Идол липовый, слегка говорящий

22
18
20
22
24
26
28
30

– Похоже нет…

– А это что? – заинтересовался дядя Вова.

– Купон. Это из другой жизни, по нему ты здесь ничего не купишь, – сказал Саша.

– А может?..

– Нет, точно – не купишь!

Из другой жизни? Хорошо сказано, подумал мельком. А была ли она вообще, эта загадочная Ващера?

– Ладно, бывай здоров, Вовик!

– Это вряд ли, – пессимистично заметил тот, мрачно затянулся папиросой и сплюнул под ноги. – Если двадцарика не хватает, какое может быть здоровье с утра пораньше? Откуда оно возьмется? А может, все-таки найдешь поправиться? Хоть мелочишку на пиво? – добавил он без особой надежды.

– Скажу тебе по секрету, Вовик, даже если ты найдешь мелочишку на пиво, здоровья тебе это не прибавит…

Не слушая возражений, Саша махнул рукой и вошел в подъезд. Быстро, без лифта, взбежал на третий этаж. Повозившись с двойными дверями, вошел в свою однокомнатную квартиру. Присел на тумбочку прямо в прихожей. Потом вспомнил, что не закрыл дверь. А здесь это принято, здесь положено тщательно закрывать за собою двери…

Встал, закрыл, снова присел на тумбочку. Подумал, что долгожданное возвращение домой выглядит на удивление глупо. Встал, скинул сапоги, штормовку, стянул заляпанные сажей и грязью штаны, все скинул прямо в прихожей. Прошел в комнату и плюхнулся на диван. Увидел рядом, на журнальном столике, свои привычные сигареты. Закурил. Еще надо бы открыть окно, но вставать было лень. Так и лежал, пуская дым в потолок, слушая, как суетится улица за окном.

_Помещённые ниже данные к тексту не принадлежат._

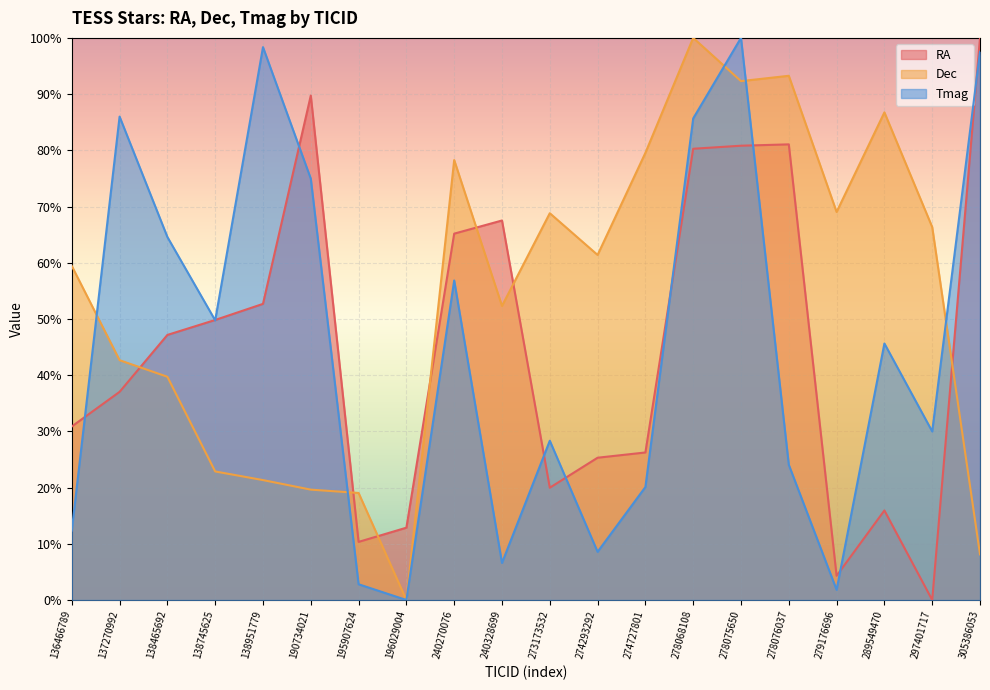

Between 138951779 and 136466789, which is larger?

138951779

И тогда Саша впервые подумал: а зачем он вообще вернулся?

* * *

…А потом наступила осень. Ее хорошие золотые дни, когда небо чистое до прозрачности, когда ветер мягко шуршит по асфальту опавшей листвой, а утренний воздух после ночных заморозков кажется свежим и вкусным до крепкого, капустного хруста, пролетели быстро, почти незаметно. Началась обычная московская морось, серая и вяло текущая, как сезонный грипп.

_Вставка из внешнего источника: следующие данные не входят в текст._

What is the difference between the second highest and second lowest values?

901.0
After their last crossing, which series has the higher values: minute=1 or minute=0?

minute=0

Настроение было таким же серым, как хмарь за стеклом. Погода влияет? Все правильно, на кого она не влияет, эта многократно клятая погода. Но дело не только в ней. Дело в следующем, как любил говорить Иннокентий…

По утрам Саша теперь вставал поздно, подолгу сидел на кухне, пил кофе и смотрел в окно. Привычный дождь мелко барабанил по стеклам, прохожие на улице прятались от него под зонтиками, покорно огибая грязные разливы луж. Машины, забрызганные до полной бесцветности, дымили выхлопами в бесконечных пробках. В метро стойко пахло мокрой псиной, пассажиры в вагонах максимально отворачивались друг от друга в надежде избежать персонального участия в очередной вирусной эпидемии…

Все, как обычно. Как всегда. Скучно, мокро, а в перспективе – еще и темно. Когда стрелки часов перевели на зимнее время, не понятно зачем вычеркнув из действительности еще один светлый час, вечер наступал, казалось, сразу после обеда.

А может, и прав был Иннокентий, Хранитель идола – нельзя жить в этом городе. Долго жить в Москве категорически противопоказано, думал Саша, куря сигарету за сигаретой над остывающей кружкой с кофе. Если, конечно, хочешь оставаться здоровым, веселым и психически уравновешенным человеком. А кто не хочет? Если здоровым, веселым, и, как подарок судьбы, еще и богатым? Даже интересно было бы посмотреть на человека, который с ранней юности собирался стать в жизни унылым, больным и маниакально-депрессивным типом. Зарабатывать на жизнь, сжимая зубы от отвращения, и коротать досуг в душераздирающих неврозах, усиленных регулярной алкогольной интоксикацией… Подобными глубокомысленными рассуждениями можно было себя развлекать над утренним кофе, но получалось, откровенно говоря, не очень. В смысле – развлекать.

Серая жизнь за окном, серое настроение с утра…

После кофе Саша садился работать. Вернее, пытался работать. Налившись растворимым кофе, как жаба мутью (любимое выражение редакционного обозревателя Бломберга), он садился за свой ноутбук и добросовестно пытался ваять. Писать книгу…

* * *

– И что же мне теперь делать? Проще говоря, как жить дальше на белом свете? Может, хоть ты посоветуешь? – спросил Саша Иннокентия в тот последний, таежный вечер.